### TEXTE DE LA PAGE:
* * * *

La réforme de la prévoyance professionnelle, soumise aux urnes le 22 septembre, divise les faîtières et les patrons
La réforme de la prévoyance professionnelle, soumise aux urnes le 22 septembre, divise les faîtières et les patrons / 19h30 / 2 min. / le 11 septembre 2024
Une courte majorité des Suissesses et des Suisses s'opposent à la réforme de la prévoyance professionnelle et à l'initiative sur la biodiversité soumises au vote le 22 septembre, selon le deuxième sondage SSR publié mercredi. En un mois, le non à ces deux objets s'est considérablement affermi.

Le 22 septembre, le peuple est appelé à se prononcer sur la réforme de la LPP. Ce projet complexe, qui prévoit entre autres un abaissement du taux de conversion de 6,8% à 6% - le pourcentage qui détermine le montant minimal de la rente par rapport au capital accumulé - et une baisse du seuil d'accès au deuxième pilier, est désormais rejeté par 51% de la population (+12 points), montre le deuxième sondage SSR réalisé par l'institut gfs.bern.

Le non à l'initiative "Pour l'avenir de notre nature et de notre paysage" est lui aussi devenu majoritaire (51%, +8 points). Ce texte, qui demande aux pouvoirs publics d'affecter plus de surfaces et d'allouer plus de moyens financiers à la sauvegarde et au renforcement de la biodiversité, recueillait encore plus de la moitié d'intentions de vote favorables lors de la première enquête diffusée à la mi-août.

>> Lire aussi : Que penser de la révision du 2e pilier? Les grands enjeux d'une réforme complexe et L'initiative sur la biodiversité est-elle essentielle pour protéger la nature ou trop extrême?

* * * *

### INFORMATIONS AFFICHÉES:
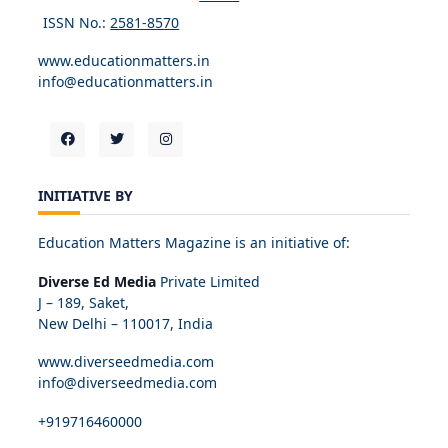
ISSN No.:
2581-8570
www.educationmatters.in
info@educationmatters.in
INITIATIVE BY
Education Matters Magazine is an initiative of:
Diverse Ed Media
Private Limited
J – 189, Saket,
New Delhi – 110017, India
www.diverseedmedia.com
info@diverseedmedia.com
+919716460000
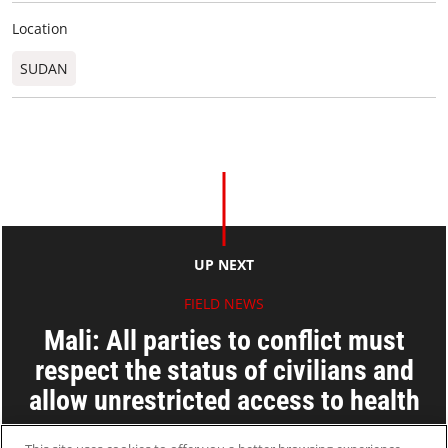
Location
SUDAN
UP NEXT
FIELD NEWS
Mali: All parties to conflict must
respect the status of civilians and
allow unrestricted access to health
care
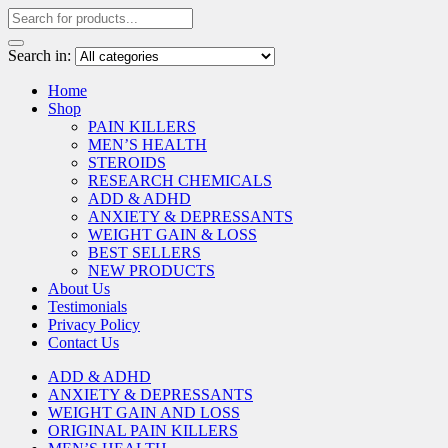
Search in:
Home
Shop
PAIN KILLERS
MEN’S HEALTH
STEROIDS
RESEARCH CHEMICALS
ADD & ADHD
ANXIETY & DEPRESSANTS
WEIGHT GAIN & LOSS
BEST SELLERS
NEW PRODUCTS
About Us
Testimonials
Privacy Policy
Contact Us
ADD & ADHD
ANXIETY & DEPRESSANTS
WEIGHT GAIN AND LOSS
ORIGINAL PAIN KILLERS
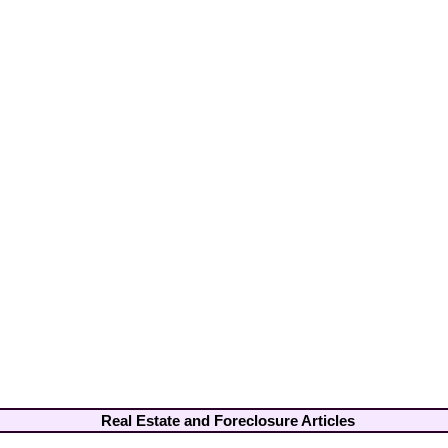
Real Estate and Foreclosure Articles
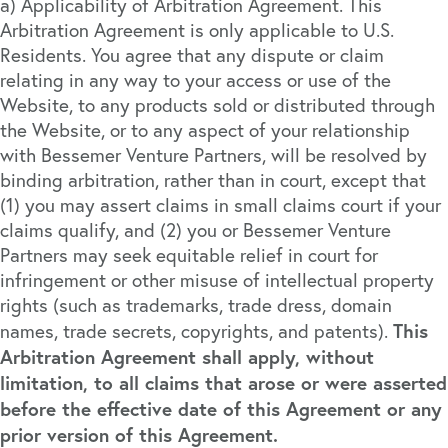
a) Applicability of Arbitration Agreement. This
Arbitration Agreement is only applicable to U.S.
Residents. You agree that any dispute or claim
relating in any way to your access or use of the
Website, to any products sold or distributed through
the Website, or to any aspect of your relationship
with Bessemer Venture Partners, will be resolved by
binding arbitration, rather than in court, except that
(1) you may assert claims in small claims court if your
claims qualify, and (2) you or Bessemer Venture
Partners may seek equitable relief in court for
infringement or other misuse of intellectual property
rights (such as trademarks, trade dress, domain
This
names, trade secrets, copyrights, and patents).
Arbitration Agreement shall apply, without
limitation, to all claims that arose or were asserted
before the effective date of this Agreement or any
prior version of this Agreement.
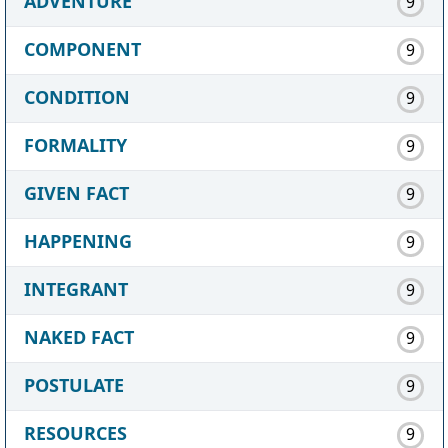
ADVENTURE
9
COMPONENT
9
CONDITION
9
FORMALITY
9
GIVEN FACT
9
HAPPENING
9
INTEGRANT
9
NAKED FACT
9
POSTULATE
9
RESOURCES
9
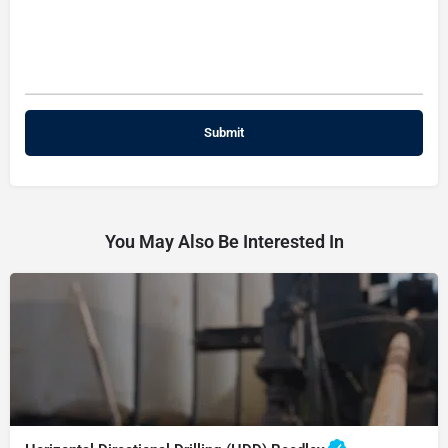
You May Also Be Interested In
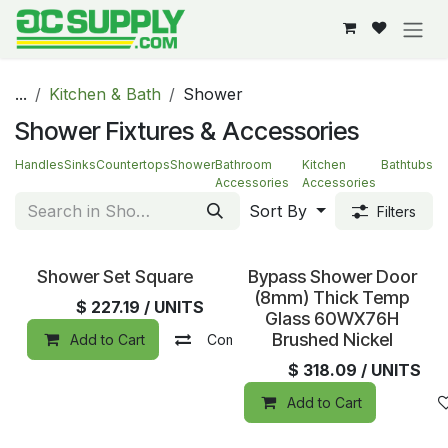
Skip to Content
...
Kitchen & Bath
Shower
Shower Fixtures & Accessories
Handles
Sinks
Countertops
Shower
Bathroom
Kitchen
Bathtubs
Accessories
Accessories
Sort By
Filters
Special Order
Sold out
Shower Set Square
Bypass Shower Door
(8mm) Thick Temp
$
227.19
/ UNITS
Glass 60WX76H
Brushed Nickel
Add to Cart
Compare
Add to wishlist
$
318.09
/ UNITS
Add to Cart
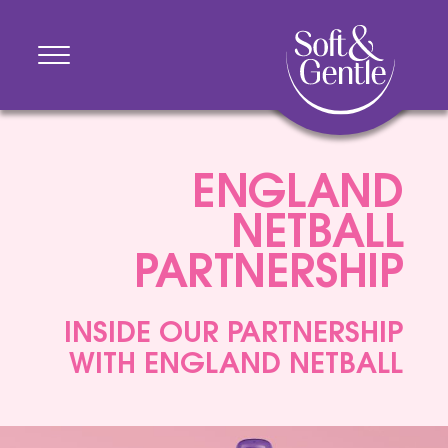
ENGLAND
NETBALL
PARTNERSHIP
INSIDE OUR PARTNERSHIP
WITH ENGLAND NETBALL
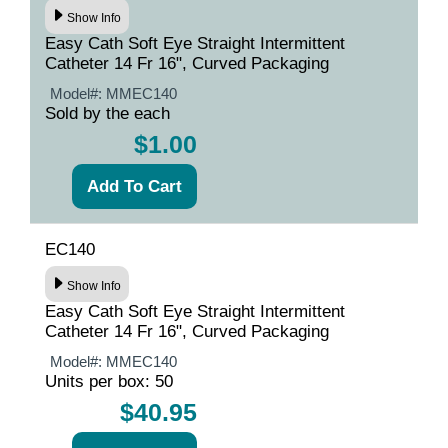
Show Info
Easy Cath Soft Eye Straight Intermittent
Catheter 14 Fr 16", Curved Packaging
Model#:
MMEC140
Sold by the each
$1.00
EC140
Show Info
Easy Cath Soft Eye Straight Intermittent
Catheter 14 Fr 16", Curved Packaging
Model#:
MMEC140
Units per box: 50
$40.95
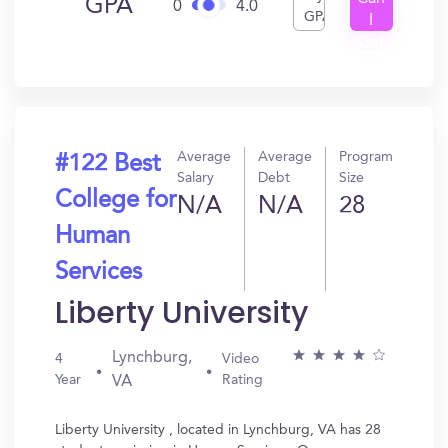
GPA
0
4.0
GPA
I
Get
In?
Average
Average
Program
#122 Best
Salary
Debt
Size
College for
N/A
N/A
28
Human
Services
Liberty University
Lynchburg,
4
Video
Year
Rating
VA
Liberty University , located in Lynchburg, VA has 28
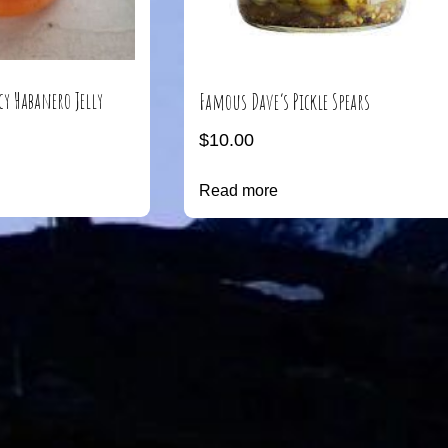
cy Habanero Jelly
Famous Dave’s Pickle Spears
$
10.00
Read more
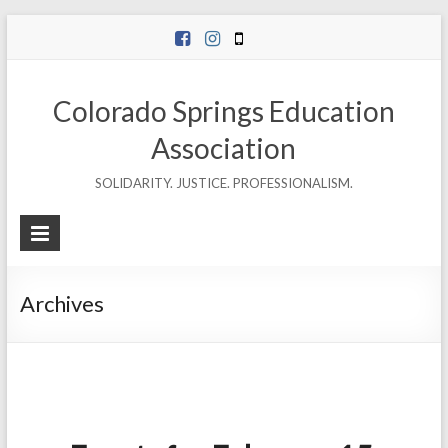
Skip
to
content
Colorado Springs Education
Association
SOLIDARITY. JUSTICE. PROFESSIONALISM.
Archives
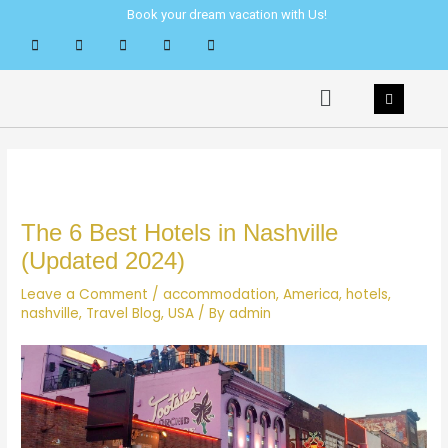
Skip
Post
Book your dream vacation with Us!
to
navigation
content
Menu
The 6 Best Hotels in Nashville
(Updated 2024)
Leave a Comment
/
accommodation
,
America
,
hotels
,
nashville
,
Travel Blog
,
USA
/ By
admin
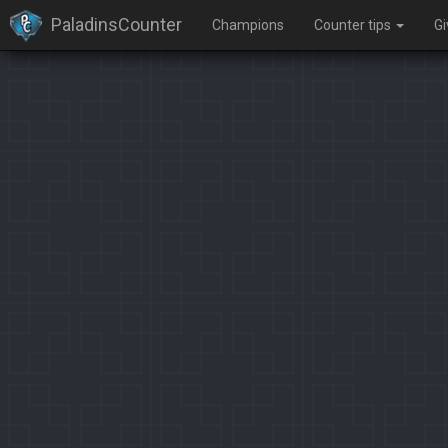
PaladinsCounter
Champions
Counter tips
G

* * * *

### QUESTIONS D'ÉTUDE:
(a) Recopiez mot pour mot le passage de l'article sur la réforme de la prévoyance professionnelle compris entre « Le 22 septembre, le » et « par l'institut gfs.bern. », ces deux extrémités incluses.
(b) Reproduisez uniquement les lignes allant de celle qui contient « You May Also Be Interested In » à celle qui contient « WITH ENGLAND NETBALL », bornes incluses, en y remplaçant « Shower » par « Douche » sans rien modifier d'autre. Laissez les images de côté.

### RÉPONSES PAR TÂCHE:
(a)
Le 22 septembre, le peuple est appelé à se prononcer sur la réforme de la LPP. Ce projet complexe, qui prévoit entre autres un abaissement du taux de conversion de 6,8% à 6% - le pourcentage qui détermine le montant minimal de la rente par rapport au capital accumulé - et une baisse du seuil d'accès au deuxième pilier, est désormais rejeté par 51% de la population (+12 points), montre le deuxième sondage SSR réalisé par l'institut gfs.bern.

(b)
You May Also Be Interested In
Skip to Content
...
Kitchen & Bath
Douche
Douche Fixtures & Accessories
Handles
Sinks
Countertops
Douche
Bathroom
Kitchen
Bathtubs
Accessories
Accessories
Sort By
Filters
Special Order
Sold out
Douche Set Square
Bypass Douche Door
(8mm) Thick Temp
$
227.19
/ UNITS
Glass 60WX76H
Brushed Nickel
Add to Cart
Compare
Add to wishlist
$
318.09
/ UNITS
Add to Cart
ENGLAND
NETBALL
PARTNERSHIP
INSIDE OUR PARTNERSHIP
WITH ENGLAND NETBALL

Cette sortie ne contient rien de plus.